* **Task description**:
Write out every line of the items below, keeping each word, capital letter and punctuation mark unchanged.

* **Material shown**:
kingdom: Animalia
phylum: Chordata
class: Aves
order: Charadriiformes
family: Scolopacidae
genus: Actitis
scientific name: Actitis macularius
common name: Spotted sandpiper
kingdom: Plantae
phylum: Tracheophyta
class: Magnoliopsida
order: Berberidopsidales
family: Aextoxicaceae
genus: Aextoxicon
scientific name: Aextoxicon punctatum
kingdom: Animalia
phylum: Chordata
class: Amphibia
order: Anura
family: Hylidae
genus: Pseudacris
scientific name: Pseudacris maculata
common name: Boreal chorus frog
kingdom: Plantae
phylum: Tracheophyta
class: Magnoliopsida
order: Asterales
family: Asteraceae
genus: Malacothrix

* **Answer to this exercise**:
kingdom: Animalia
phylum: Chordata
class: Aves
order: Charadriiformes
family: Scolopacidae
genus: Actitis
scientific name: Actitis macularius
common name: Spotted sandpiper
kingdom: Plantae
phylum: Tracheophyta
class: Magnoliopsida
order: Berberidopsidales
family: Aextoxicaceae
genus: Aextoxicon
scientific name: Aextoxicon punctatum
kingdom: Animalia
phylum: Chordata
class: Amphibia
order: Anura
family: Hylidae
genus: Pseudacris
scientific name: Pseudacris maculata
common name: Boreal chorus frog
kingdom: Plantae
phylum: Tracheophyta
class: Magnoliopsida
order: Asterales
family: Asteraceae
genus: Malacothrix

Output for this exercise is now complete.